As they’ve grown and organized, United Renters has also pivoted to tackle the systemic issues they see in the way Minneapolis approaches affordable housing and city development. One of those issues is the lack of inspectors, de la Riva said. In Minneapolis, “Tier 1” buildings are considered well-maintained and managed are only inspected every eight years, but they contain some of the biggest problems. Meanwhile, neighborhood associations cater primarily to homeowners, neglecting tenants who make up a significant portion of residents.

In the beginning, “there were some invisible layers that we had to uncover,” de la Riva said. Now, affordable housing is getting more attention, and it was a major part of city political campaigns last year. “There’s not a council member whose not talking about the issue.”

Earlier this month, Minneapolis Council President Lisa Bender and Council Member Jeremiah Ellison met with renters to outline their plan for a renter’s bill of rights. At the meeting, Ellison acknowledged activists have led the way on tenant issues and said it’s time for the city “ to step up.”

Forming tenant cooperatives is another example of the larger changes United Renters wants to make. They’re also pushing for rent control because “they keep raising rent but not wages,” Palma said. “Housing shouldn’t be a commodity.”
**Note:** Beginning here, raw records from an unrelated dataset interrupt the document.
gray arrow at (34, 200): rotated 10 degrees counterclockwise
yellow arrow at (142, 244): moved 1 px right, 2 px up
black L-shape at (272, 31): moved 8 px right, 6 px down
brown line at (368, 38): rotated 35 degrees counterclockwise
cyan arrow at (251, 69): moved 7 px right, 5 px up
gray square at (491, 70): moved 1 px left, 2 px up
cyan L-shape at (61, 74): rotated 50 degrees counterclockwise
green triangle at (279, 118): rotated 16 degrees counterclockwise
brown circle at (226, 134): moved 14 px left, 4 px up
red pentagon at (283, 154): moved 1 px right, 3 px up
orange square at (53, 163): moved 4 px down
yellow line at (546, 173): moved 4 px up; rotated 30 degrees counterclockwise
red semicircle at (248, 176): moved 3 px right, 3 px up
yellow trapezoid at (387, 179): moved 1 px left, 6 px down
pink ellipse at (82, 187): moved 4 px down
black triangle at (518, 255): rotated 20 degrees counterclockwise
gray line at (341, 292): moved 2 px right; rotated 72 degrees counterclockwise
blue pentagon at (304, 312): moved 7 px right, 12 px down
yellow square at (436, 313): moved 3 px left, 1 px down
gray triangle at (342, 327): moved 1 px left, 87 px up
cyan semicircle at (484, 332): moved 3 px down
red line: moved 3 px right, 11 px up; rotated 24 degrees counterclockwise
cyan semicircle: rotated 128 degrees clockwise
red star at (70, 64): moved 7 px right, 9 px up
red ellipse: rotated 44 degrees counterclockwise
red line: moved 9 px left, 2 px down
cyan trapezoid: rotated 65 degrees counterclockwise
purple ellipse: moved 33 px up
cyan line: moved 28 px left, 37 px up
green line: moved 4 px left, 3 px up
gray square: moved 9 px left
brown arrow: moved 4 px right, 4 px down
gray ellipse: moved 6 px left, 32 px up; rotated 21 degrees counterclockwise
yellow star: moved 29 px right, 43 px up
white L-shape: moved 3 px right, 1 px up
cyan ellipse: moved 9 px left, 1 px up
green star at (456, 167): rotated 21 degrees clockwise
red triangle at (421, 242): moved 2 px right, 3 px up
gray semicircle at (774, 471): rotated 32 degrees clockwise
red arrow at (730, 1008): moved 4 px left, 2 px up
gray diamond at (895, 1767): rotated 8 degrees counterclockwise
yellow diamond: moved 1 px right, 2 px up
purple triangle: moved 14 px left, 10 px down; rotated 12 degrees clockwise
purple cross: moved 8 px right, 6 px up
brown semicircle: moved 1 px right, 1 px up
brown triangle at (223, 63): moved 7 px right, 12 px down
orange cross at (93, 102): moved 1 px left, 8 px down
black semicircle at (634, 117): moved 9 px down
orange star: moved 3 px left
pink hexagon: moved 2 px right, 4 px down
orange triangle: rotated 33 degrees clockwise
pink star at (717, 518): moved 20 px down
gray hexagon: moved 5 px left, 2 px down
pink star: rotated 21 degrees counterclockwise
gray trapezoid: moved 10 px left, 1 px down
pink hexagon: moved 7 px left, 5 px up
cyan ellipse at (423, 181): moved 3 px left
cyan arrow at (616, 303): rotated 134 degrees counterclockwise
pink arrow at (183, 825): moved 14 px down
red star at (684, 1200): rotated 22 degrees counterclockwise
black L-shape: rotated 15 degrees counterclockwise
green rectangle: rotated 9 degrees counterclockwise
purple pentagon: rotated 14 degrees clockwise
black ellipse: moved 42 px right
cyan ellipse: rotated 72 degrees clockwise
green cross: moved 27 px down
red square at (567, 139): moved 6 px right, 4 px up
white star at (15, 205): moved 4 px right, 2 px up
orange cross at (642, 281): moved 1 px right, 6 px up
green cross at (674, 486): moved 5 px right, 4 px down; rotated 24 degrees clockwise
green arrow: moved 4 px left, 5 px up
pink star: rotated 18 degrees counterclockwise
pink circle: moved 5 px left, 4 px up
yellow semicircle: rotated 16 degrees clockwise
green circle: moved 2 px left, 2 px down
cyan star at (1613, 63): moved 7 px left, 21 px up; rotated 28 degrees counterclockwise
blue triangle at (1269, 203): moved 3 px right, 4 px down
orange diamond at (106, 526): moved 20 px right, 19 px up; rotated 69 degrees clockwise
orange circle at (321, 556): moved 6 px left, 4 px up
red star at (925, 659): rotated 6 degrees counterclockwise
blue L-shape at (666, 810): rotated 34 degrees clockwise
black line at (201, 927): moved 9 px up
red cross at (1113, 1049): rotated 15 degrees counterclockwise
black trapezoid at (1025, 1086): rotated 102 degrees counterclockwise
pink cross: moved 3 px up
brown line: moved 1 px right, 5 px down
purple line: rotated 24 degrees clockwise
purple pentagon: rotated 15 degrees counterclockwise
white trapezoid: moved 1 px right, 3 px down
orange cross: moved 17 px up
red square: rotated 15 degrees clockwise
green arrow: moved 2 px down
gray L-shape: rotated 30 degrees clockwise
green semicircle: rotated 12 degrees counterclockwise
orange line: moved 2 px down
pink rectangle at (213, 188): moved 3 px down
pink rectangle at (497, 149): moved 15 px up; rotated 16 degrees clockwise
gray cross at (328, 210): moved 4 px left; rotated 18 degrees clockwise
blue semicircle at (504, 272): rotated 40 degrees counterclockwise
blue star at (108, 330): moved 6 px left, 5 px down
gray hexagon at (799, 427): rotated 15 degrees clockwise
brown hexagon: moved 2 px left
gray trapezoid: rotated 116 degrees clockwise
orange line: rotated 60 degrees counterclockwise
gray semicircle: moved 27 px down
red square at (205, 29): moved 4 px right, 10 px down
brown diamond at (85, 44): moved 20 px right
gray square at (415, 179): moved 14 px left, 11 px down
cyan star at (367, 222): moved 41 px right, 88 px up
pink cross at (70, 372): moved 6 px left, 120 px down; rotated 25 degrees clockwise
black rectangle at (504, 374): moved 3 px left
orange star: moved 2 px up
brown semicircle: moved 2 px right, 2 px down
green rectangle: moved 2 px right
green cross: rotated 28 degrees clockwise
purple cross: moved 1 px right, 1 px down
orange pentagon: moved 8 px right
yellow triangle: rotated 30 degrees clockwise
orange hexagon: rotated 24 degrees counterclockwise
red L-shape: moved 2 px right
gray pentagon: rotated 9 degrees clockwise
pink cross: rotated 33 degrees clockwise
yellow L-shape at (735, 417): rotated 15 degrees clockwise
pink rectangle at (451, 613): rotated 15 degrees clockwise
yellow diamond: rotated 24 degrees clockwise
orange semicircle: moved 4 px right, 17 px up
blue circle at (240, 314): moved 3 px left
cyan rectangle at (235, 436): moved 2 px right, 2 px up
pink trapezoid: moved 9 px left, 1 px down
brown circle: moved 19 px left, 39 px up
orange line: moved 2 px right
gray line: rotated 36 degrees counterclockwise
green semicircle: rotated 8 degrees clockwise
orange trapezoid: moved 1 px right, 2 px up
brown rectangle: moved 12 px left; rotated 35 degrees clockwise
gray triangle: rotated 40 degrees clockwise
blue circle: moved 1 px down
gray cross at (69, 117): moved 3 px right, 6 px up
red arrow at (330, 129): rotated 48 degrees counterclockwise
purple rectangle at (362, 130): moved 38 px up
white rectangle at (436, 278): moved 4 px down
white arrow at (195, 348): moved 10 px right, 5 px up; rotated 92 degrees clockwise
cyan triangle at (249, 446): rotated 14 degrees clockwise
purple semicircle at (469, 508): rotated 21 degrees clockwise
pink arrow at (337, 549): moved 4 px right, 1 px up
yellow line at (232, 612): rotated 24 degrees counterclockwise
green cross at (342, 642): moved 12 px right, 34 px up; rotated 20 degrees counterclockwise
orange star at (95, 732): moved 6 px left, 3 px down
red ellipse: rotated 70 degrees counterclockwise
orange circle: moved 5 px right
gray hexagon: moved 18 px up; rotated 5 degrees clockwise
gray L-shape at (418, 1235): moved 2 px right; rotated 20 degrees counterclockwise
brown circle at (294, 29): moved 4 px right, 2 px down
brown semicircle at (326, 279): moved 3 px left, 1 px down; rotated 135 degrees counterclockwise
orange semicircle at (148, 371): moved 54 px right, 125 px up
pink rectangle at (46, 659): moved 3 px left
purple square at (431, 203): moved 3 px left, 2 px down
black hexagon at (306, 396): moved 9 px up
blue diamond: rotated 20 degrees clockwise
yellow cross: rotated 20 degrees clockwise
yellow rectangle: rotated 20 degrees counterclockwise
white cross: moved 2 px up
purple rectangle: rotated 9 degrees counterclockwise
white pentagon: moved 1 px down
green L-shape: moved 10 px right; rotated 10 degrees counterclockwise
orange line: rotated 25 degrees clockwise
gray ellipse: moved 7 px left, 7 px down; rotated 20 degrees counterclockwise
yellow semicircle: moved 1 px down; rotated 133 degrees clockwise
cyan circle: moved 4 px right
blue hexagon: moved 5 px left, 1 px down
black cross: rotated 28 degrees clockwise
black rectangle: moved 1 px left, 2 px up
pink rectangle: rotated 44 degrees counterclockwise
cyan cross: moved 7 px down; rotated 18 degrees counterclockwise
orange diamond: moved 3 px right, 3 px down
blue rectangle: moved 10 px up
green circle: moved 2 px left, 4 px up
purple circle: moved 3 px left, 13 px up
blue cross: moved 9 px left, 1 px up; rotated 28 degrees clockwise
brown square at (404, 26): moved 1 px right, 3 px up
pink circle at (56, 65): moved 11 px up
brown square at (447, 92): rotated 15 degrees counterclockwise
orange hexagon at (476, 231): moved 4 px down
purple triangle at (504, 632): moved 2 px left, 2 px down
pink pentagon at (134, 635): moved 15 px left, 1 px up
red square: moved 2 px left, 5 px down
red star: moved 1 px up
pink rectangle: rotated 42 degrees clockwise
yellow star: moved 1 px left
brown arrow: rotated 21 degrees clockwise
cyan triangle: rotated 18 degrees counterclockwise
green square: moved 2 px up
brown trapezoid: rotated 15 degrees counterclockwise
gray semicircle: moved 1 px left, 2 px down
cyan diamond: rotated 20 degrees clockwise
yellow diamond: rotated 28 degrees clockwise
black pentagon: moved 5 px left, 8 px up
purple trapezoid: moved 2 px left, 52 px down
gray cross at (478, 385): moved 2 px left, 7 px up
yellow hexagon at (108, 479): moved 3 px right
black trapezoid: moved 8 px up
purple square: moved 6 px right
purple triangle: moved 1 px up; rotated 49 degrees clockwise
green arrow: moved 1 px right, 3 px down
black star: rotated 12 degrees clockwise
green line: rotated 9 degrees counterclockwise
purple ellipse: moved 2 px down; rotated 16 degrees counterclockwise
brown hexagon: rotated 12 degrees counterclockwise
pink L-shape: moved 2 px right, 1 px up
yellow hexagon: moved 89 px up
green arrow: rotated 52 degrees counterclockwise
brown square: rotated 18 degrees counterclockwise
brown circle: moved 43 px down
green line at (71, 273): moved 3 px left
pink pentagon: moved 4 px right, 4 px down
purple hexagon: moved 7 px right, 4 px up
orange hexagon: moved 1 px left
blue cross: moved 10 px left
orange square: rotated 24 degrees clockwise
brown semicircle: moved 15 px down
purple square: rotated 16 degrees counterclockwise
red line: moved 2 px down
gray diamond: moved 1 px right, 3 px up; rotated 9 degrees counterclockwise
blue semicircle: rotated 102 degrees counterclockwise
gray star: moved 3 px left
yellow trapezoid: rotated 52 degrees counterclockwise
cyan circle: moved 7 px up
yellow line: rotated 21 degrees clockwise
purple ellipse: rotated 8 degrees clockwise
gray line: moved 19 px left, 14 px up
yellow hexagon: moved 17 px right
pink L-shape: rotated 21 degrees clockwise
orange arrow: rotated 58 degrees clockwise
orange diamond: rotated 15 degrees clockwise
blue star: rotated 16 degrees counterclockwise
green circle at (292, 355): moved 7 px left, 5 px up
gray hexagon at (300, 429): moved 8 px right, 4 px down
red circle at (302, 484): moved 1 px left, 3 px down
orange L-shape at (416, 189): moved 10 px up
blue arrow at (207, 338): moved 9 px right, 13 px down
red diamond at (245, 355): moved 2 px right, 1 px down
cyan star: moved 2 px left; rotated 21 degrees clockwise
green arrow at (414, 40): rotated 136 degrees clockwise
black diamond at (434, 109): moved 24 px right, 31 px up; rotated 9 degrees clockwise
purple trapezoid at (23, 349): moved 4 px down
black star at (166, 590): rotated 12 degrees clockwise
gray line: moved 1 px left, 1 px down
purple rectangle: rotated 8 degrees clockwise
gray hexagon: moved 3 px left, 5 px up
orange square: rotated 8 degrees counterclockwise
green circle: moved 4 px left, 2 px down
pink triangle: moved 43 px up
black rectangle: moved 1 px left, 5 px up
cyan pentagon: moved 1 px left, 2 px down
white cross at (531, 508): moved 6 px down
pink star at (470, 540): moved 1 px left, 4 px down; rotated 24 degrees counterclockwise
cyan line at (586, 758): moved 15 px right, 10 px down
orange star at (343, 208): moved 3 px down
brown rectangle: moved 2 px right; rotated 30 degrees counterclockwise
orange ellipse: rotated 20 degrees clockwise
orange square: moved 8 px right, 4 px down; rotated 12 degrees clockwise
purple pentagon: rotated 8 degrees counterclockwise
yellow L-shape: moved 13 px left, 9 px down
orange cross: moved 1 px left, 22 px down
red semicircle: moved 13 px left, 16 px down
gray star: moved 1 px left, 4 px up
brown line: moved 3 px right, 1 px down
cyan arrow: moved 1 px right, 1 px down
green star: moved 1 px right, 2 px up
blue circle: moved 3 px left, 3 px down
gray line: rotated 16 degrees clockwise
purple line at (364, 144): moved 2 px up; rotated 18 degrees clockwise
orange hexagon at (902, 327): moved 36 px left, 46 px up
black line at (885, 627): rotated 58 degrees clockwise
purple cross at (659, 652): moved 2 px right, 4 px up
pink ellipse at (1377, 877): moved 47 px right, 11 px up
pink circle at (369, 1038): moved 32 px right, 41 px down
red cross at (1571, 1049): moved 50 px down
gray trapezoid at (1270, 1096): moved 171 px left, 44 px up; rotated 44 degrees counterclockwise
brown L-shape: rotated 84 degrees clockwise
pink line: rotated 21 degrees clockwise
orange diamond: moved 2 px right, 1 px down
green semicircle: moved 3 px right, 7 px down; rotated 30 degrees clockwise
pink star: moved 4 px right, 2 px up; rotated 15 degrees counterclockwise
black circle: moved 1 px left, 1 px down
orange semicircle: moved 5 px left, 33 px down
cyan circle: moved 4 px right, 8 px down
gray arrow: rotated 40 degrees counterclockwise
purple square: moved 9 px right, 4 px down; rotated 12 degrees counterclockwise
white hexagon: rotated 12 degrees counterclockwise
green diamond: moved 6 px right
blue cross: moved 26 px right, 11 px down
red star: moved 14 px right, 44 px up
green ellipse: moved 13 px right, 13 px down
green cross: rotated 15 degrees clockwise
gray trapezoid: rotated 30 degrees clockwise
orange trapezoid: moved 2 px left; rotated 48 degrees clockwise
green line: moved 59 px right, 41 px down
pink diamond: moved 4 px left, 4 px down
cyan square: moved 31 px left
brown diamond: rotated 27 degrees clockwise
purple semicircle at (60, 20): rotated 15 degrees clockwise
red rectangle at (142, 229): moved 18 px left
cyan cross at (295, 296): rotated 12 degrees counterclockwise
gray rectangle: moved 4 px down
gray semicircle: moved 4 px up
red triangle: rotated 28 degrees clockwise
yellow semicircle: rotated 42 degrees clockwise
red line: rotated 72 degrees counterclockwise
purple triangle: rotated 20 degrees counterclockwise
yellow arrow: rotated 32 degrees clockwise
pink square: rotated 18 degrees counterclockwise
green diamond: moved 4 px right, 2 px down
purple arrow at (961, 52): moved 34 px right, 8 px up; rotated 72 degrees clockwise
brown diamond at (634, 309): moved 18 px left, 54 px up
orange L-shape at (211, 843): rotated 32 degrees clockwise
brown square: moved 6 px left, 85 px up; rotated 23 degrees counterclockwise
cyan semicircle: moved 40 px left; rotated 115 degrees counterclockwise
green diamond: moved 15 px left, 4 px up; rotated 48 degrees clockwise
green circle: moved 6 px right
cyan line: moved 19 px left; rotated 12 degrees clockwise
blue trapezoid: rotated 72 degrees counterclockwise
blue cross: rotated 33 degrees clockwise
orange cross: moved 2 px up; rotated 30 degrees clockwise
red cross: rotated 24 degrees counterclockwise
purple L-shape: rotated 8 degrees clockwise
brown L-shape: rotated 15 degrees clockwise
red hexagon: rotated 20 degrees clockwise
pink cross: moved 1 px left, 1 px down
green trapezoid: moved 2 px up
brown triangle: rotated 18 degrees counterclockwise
De la Riva said every building where they’re working with tenants is “potentially up for sale.” Tenants don’t want the future of their homes left to the speculative market, even if they were to be designated as affordable housing units. Despite stereotypes that renters are transient, tenants working with United Renters have ties to their communities and want to stay. If they could buy the buildings, they dream about adding solar panels and gardens, providing childcare, and meeting other needs.

“Home is so connected to so many different issues. It’s where we feel safe,” Palma said. If people who are already struggling in their finances, health, or relationships also have to figure out how to deal with an unresponsive or abusive landlord, “they can’t get ahead – can’t succeed.”